The DOR was 11.4 months (95% CI, 2.7-not estimable) with atezolizumab and cobimetinib, 4.8 months (95% CI, 3.8-5.8) with atezolizumab alone, and 9.2 months (95% CI, not estimable) with regorafenib.
Median duration of treatment for cobimetinib was 59.0 days (range, 42.0-112.0) and 1.9 months (range, 1.4-3.7) for atezolizumab in the combination arm, 1.4 (range, 1.0-3.5) months for atezolizumab alone, and 51.5 (range, 42.5-161-5) days for regorafenib.
A post-hoc analysis looked at ORR according to patient subgroups. ThreeRAS-mutant patients achieved a response, one in each group. Additionally, half of all MSI-high patients (n = 6) achieved a response, and 4 patients with high PD-L1 expression (n = 145) achieved a response, 3 from treatment with the combination and 1 from atezolizumab alone. In the subgroup of patients with PD-L1low tumors (n = 166), regorafenib outperformed the other treatment arms in terms of both OS and PFS.
The study authors noted that “this study was not designed to assess the combination in different biomarker subsets, which might have been more sensitive to this combination.”
According to further analyses looking at OS in the patient subgroups, younger patients tended to favor treatment with the combination arm (HR, 0.84) whereas older patients favored regorafenib alone (HR, 1.50). Improved survival with regorafenib was also negatively impacted by patients who had a larger number of prior treatments (HR, 1.58). In addition, PD-L1high expression slightly favored the combination (HR, 0.80) whereas PD-L1–low expression slightly favored regorafenib (HR, 1.26).
Fourteen patients who were randomized did not receive any treatment and were not included in the safety analysis. All-cause AEs were observed in 99% of patients who received the combination regimen, 92% who received atezolizumab alone, and in 98% of patients who received regorafenib. Grade 3/4 events were seen in 61% of patients with combination treatment, 31% with atezolizumab, and 58% with regorafenib.
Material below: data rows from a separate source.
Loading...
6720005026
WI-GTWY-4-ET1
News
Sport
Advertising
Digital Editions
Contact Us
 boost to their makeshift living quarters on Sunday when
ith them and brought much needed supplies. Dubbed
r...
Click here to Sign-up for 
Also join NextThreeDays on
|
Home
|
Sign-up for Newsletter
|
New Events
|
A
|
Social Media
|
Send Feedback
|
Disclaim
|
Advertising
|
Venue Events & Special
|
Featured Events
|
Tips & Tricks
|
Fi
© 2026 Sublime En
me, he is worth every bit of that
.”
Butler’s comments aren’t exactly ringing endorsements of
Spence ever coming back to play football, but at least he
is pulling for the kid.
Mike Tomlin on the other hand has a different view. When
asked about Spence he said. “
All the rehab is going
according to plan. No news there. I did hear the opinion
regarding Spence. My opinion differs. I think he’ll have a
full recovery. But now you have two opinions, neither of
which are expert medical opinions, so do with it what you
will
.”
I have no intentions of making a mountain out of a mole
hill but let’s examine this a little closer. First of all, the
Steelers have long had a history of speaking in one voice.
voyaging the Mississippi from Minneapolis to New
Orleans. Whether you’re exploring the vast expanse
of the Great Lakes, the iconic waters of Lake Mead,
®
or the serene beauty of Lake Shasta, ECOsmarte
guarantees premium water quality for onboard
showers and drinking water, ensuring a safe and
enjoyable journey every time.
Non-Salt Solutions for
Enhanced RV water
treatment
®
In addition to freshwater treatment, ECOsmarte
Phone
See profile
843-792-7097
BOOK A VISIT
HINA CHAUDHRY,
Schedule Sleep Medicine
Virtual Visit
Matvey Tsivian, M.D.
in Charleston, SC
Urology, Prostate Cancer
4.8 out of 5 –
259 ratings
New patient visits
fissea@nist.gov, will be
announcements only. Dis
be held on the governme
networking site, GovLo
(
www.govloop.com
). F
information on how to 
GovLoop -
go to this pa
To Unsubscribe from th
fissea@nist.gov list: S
The most common grade 3/4 AEs in the combination regimen arm were diarrhea in 11%, anemia in 6%, increased blood creatine phosphokinase in 7%, and fatigue in 4%.
“The 2 drugs have very distinct AE profiles, and overlapping AEs such as diarrhea or colitis do not seem to be increased in frequency or severity by the combination,” Eng et al wrote.
Serious AEs were reported in 40% of patients in the combination group, 17% in the atezolizumab arm, and in 23% in the regorafenib group. The most common serious AE in the combination arm was pyrexia in 7% of patients. In the combination arm, 24% of patients had an AE of special interest that required a systemic corticosteroid compared with 9% in the atezolizumab-alone group and 10% in the regorafenib group. The most common AE requiring steroids was rash.
Twenty-one percent of patients discontinued from the atezolizumab plus cobimetinib group due to AEs, 4% discontinued in the atezolizumab monotherapy group, and 9% in the regorafenib arm. AEs led to death for 5 patients in the combination-regimen group, 2 of which were caused by treatment-related sepsis; and for 2 patients in the regorafenib group, 1 of which was due to treatment-related intestinal perforation. There were no fatal AEs with atezolizumab monotherapy in this cohort.